The idea of combining information from different look-back periods has already ap-peared in the literature before. Han, Zhou, and Zhu (2016) show economic gains when combining informations from short, intermediate and long-term look-back periods to build cross-sectional momentum strategies. More recently, the works of Garg, Goulding, Harvey, and Mazzoleni (2020) and Garg, Goulding, Harvey, and Mazzoleni (2021) explore the impacts of turning points on time series momentum strategies. They show evidences of an increase in the presence of trend breaks in the last decade, leading to a negative impact on final portfolio performance. It happens due to the fact that after a trend reverses its direction, trend-following strategies tend to place bad bets since past momentum can reflect an old and inactive trend direction. The authors propose a trading rule where information of both fast and slow momentum look-back periods are considered if it identifies a turning point. Also, by the use of a machine learning technique, the work of Jiang, Kelly, and Xiu (2020) use stock-level prices images to detect future price directions instead of using returns information. They apply a convolutional neural network model to classify future return signals and perform a cross-sectional portfolio strategy based on these signal predictions. The authors found robust evidences that image-based predictions are powerful to predict future returns. Additionally to the increase in trend breaks in the last decade, in Section 5 we also discuss a topic not well explored by the academic literature on time series momentum: the impacts of the 2009 market rebound on portfolio performance and drawdowns. Similar to the momentum crash observed on cross-sectional momentum strategies after the Great Financial Crisis (Barroso and Santa-Clara, 2015 and Daniel and Moskowitz, 2016) , traditional time series momentum portfolios also suffered from strong trend breaks, leading to huge losses as soon as old negative trends reverted to positive ones. Motivated by the literature on time-series momentum and return predictability, our goal is to provide an econometric solution to deal with trend reversals, minimizing portfolio drawdowns.

• TASKS TO CARRY OUT:
(A) List every cited work in the passage on time-series momentum, giving the authors and year of each as they appear there.
(B) Carry on the passage on time-series momentum, picking up after its final sentence.
The listing that comes next is drawn from a separate source unrelated to the passage on time-series momentum.

• SOURCE DATA:
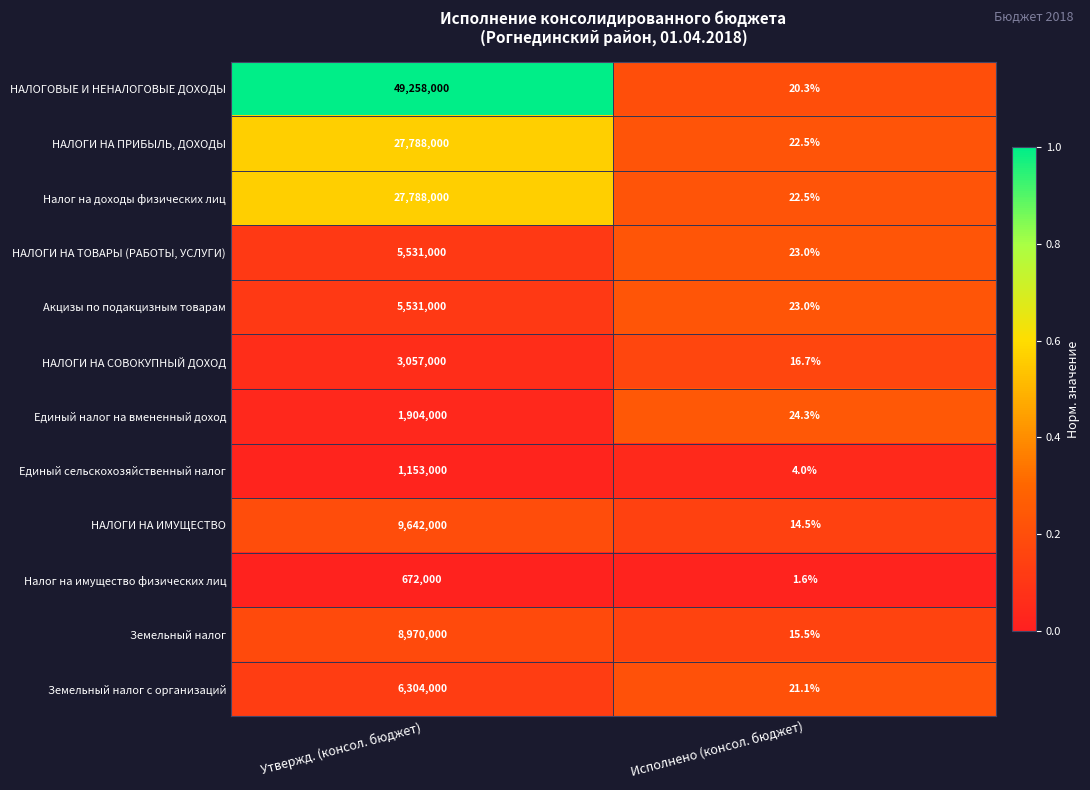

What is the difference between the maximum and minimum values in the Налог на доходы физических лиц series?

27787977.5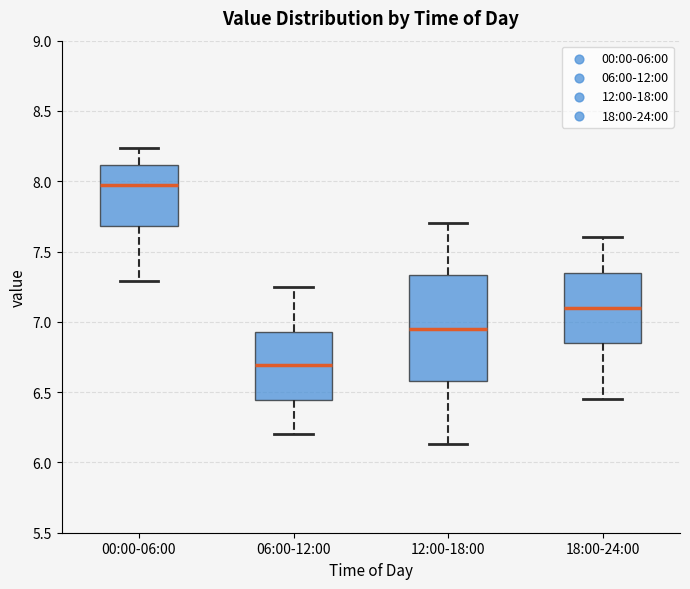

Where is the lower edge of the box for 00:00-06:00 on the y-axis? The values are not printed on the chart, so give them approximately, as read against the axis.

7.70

• RESPONSES TO THE EXERCISE:
(A)
Han, Zhou, and Zhu (2016)
Garg, Goulding, Harvey, and Mazzoleni (2020)
Garg, Goulding, Harvey, and Mazzoleni (2021)
Jiang, Kelly, and Xiu (2020)
Barroso and Santa-Clara (2015)
Daniel and Moskowitz (2016)

(B)
The great advantage of our classifier model compared to the works mentioned above is its ability to sequentially learn the importance of each look-back period individually and for each asset in parallel. Using a dynamic model, we are able to understand the timevarying behavior among different momentum speeds individually and assign higher or lower speed probabilities which are updated from most recent data observations. Hence, as soon as a market correction or rebound seems to appear in the data, slower momentum measures start to receive lower probabilities while faster momentum probabilities increase, influencing final predictions. Therefore, the dynamic classifier approach is able to deal with turning points problems in a customizable and automatic fashion. Also, by allowing time-varying parameters, the model introduces higher flexibility to capture pos-itive or negative relations among past accumulated returns and future returns. Hence, for some periods of time, past returns can induce reversal but in others, momentum.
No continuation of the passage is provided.